__What you need to do__.
Set down the listing below again, exactly as written.

Segment Start: Given records

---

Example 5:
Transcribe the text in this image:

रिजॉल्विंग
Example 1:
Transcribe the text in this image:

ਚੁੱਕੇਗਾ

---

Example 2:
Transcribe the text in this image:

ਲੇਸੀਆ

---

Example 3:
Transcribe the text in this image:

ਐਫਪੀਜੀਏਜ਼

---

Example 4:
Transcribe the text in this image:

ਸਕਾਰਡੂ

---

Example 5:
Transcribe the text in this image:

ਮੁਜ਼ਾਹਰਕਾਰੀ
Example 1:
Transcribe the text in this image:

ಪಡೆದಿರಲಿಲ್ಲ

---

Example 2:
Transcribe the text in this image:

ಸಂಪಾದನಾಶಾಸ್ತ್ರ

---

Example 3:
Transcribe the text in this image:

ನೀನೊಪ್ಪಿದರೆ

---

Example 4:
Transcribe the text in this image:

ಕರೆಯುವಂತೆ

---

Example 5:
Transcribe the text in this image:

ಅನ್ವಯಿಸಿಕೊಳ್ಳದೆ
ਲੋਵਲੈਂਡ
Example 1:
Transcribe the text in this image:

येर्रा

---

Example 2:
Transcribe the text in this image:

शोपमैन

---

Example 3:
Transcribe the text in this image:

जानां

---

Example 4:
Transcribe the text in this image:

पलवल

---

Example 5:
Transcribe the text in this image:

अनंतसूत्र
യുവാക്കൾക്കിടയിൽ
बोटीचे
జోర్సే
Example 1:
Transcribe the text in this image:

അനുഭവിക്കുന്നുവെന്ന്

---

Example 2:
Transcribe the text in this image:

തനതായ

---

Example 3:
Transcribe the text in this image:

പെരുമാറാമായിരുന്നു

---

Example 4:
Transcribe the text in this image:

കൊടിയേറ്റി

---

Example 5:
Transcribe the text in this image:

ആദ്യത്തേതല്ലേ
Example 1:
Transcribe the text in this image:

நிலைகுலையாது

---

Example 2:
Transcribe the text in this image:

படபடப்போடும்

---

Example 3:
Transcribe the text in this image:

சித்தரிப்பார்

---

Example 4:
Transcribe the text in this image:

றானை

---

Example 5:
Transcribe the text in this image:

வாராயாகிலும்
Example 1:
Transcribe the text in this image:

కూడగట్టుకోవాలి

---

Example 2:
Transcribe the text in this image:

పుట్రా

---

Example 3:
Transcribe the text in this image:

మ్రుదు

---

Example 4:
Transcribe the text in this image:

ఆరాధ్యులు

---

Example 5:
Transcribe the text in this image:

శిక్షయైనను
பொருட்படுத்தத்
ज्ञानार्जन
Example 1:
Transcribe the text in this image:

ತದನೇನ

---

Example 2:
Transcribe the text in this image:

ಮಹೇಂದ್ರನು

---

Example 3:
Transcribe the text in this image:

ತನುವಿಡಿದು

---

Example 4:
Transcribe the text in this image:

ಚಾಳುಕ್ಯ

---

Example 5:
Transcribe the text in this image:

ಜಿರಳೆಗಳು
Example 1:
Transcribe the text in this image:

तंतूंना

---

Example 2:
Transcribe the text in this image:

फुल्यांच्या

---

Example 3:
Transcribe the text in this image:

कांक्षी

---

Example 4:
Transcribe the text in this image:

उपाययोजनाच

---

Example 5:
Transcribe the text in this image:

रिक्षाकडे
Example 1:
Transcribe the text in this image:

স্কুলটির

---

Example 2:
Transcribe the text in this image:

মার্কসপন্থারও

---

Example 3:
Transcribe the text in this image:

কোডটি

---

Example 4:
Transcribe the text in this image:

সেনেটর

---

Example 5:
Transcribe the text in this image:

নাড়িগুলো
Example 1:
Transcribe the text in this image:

Segment End: Given records

__Response below__.
---

Example 5:
Transcribe the text in this image:

रिजॉल्विंग
Example 1:
Transcribe the text in this image:

ਚੁੱਕੇਗਾ

---

Example 2:
Transcribe the text in this image:

ਲੇਸੀਆ

---

Example 3:
Transcribe the text in this image:

ਐਫਪੀਜੀਏਜ਼

---

Example 4:
Transcribe the text in this image:

ਸਕਾਰਡੂ

---

Example 5:
Transcribe the text in this image:

ਮੁਜ਼ਾਹਰਕਾਰੀ
Example 1:
Transcribe the text in this image:

ಪಡೆದಿರಲಿಲ್ಲ

---

Example 2:
Transcribe the text in this image:

ಸಂಪಾದನಾಶಾಸ್ತ್ರ

---

Example 3:
Transcribe the text in this image:

ನೀನೊಪ್ಪಿದರೆ

---

Example 4:
Transcribe the text in this image:

ಕರೆಯುವಂತೆ

---

Example 5:
Transcribe the text in this image:

ಅನ್ವಯಿಸಿಕೊಳ್ಳದೆ
ਲੋਵਲੈਂਡ
Example 1:
Transcribe the text in this image:

येर्रा

---

Example 2:
Transcribe the text in this image:

शोपमैन

---

Example 3:
Transcribe the text in this image:

जानां

---

Example 4:
Transcribe the text in this image:

पलवल

---

Example 5:
Transcribe the text in this image:

अनंतसूत्र
യുവാക്കൾക്കിടയിൽ
बोटीचे
జోర్సే
Example 1:
Transcribe the text in this image:

അനുഭവിക്കുന്നുവെന്ന്

---

Example 2:
Transcribe the text in this image:

തനതായ

---

Example 3:
Transcribe the text in this image:

പെരുമാറാമായിരുന്നു

---

Example 4:
Transcribe the text in this image:

കൊടിയേറ്റി

---

Example 5:
Transcribe the text in this image:

ആദ്യത്തേതല്ലേ
Example 1:
Transcribe the text in this image:

நிலைகுலையாது

---

Example 2:
Transcribe the text in this image:

படபடப்போடும்

---

Example 3:
Transcribe the text in this image:

சித்தரிப்பார்

---

Example 4:
Transcribe the text in this image:

றானை

---

Example 5:
Transcribe the text in this image:

வாராயாகிலும்
Example 1:
Transcribe the text in this image:

కూడగట్టుకోవాలి

---

Example 2:
Transcribe the text in this image:

పుట్రా

---

Example 3:
Transcribe the text in this image:

మ్రుదు

---

Example 4:
Transcribe the text in this image:

ఆరాధ్యులు

---

Example 5:
Transcribe the text in this image:

శిక్షయైనను
பொருட்படுத்தத்
ज्ञानार्जन
Example 1:
Transcribe the text in this image:

ತದನೇನ

---

Example 2:
Transcribe the text in this image:

ಮಹೇಂದ್ರನು

---

Example 3:
Transcribe the text in this image:

ತನುವಿಡಿದು

---

Example 4:
Transcribe the text in this image:

ಚಾಳುಕ್ಯ

---

Example 5:
Transcribe the text in this image:

ಜಿರಳೆಗಳು
Example 1:
Transcribe the text in this image:

तंतूंना

---

Example 2:
Transcribe the text in this image:

फुल्यांच्या

---

Example 3:
Transcribe the text in this image:

कांक्षी

---

Example 4:
Transcribe the text in this image:

उपाययोजनाच

---

Example 5:
Transcribe the text in this image:

रिक्षाकडे
Example 1:
Transcribe the text in this image:

স্কুলটির

---

Example 2:
Transcribe the text in this image:

মার্কসপন্থারও

---

Example 3:
Transcribe the text in this image:

কোডটি

---

Example 4:
Transcribe the text in this image:

সেনেটর

---

Example 5:
Transcribe the text in this image:

নাড়িগুলো
Example 1:
Transcribe the text in this image:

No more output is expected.